Article Abstract

Omitting or reducing radiotherapy in childhood or adolescence Hodgkin Lymphoma

Authors: Theodoros P. Vassilakopoulos, Georgios Boutsikas, Vassilios Papadakis

Abstract

Despite high cure rates, treatment of childhood Hodgkin Lymphoma (HL) is associated with late effects caused mainly by radiotherapy (RT). In the GPOH-HD95 trial of the German Society of Pediatric Oncology and Hematology that was recently published in the Journal of Clinical Oncology, RT was spared in patients achieving a stringently defined complete remission (CR) with chemotherapy and reduced in patients with a good partial remission (PR). Overall, RT-treated patients had superior PFS, but OS was almost identical within each risk-stratified treatment group irrespectively of the use of RT. In the low-risk group, RT could be safely omitted in 20% of patients. In contrast, failure rates were considered unacceptable, when RT was omitted in intermediate or high risk patients achieving a CR. However, salvage therapy was successful, equalizing overall survival between irradiated and non-irradiated patients. Although GPOH-HD95 points out to the omission of RT in selected patients achieving a CR after chemotherapy, especially those in the low-risk group, more than 80% of the patients are still irradiated. Notably, the GPOH-HD95 was not a randomized trial.

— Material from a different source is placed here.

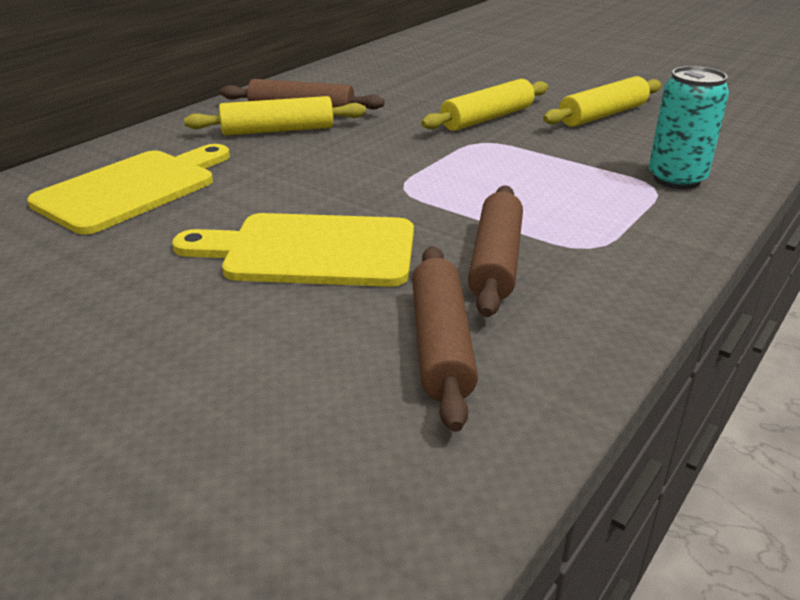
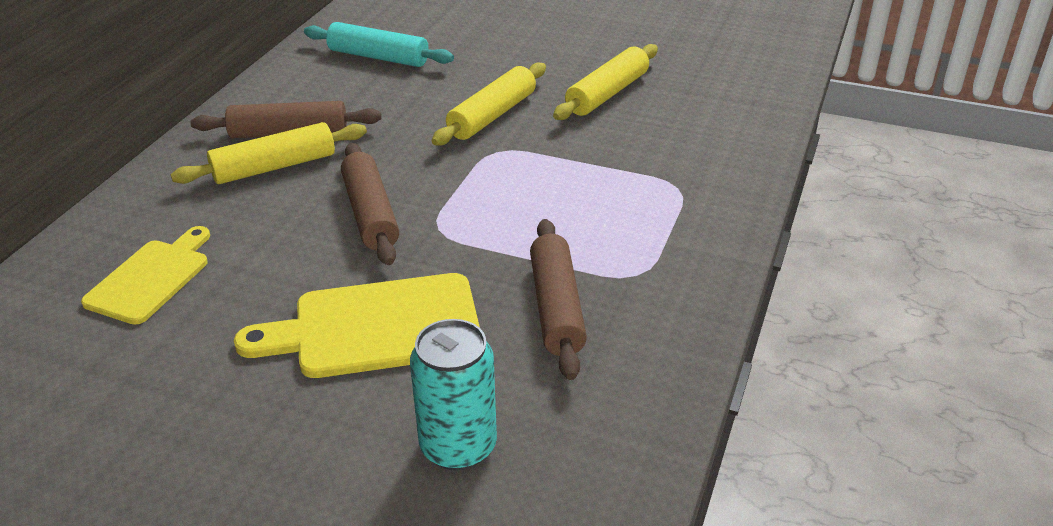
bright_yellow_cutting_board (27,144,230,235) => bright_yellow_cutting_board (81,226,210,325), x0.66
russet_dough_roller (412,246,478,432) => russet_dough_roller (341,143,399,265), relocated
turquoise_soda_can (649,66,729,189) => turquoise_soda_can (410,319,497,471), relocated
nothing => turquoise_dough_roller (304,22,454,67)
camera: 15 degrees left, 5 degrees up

In conclusion, according to the GPOH-HD95 trial, RT can be safely omitted in pediatric and adolescent patients with low-risk, early stage HL achieving a stringently defined CR after 2 cycles of OPPA or OEPA chemotherapy. RT dose could also be reduced in case of good PR by conventional imaging. However, conventional response assessment is not the optimal means to decide whether RT is needed or not. It is now increasingly recognized that RT can be omitted in many patients with HL without compromising the final outcome and it appears wise to try to stringently limit RT in those patients who really need it. This might be achieved through the use of modern functional imaging (PET/CT). Such efforts are already in progress and results regarding efficacy are awaited relatively soon.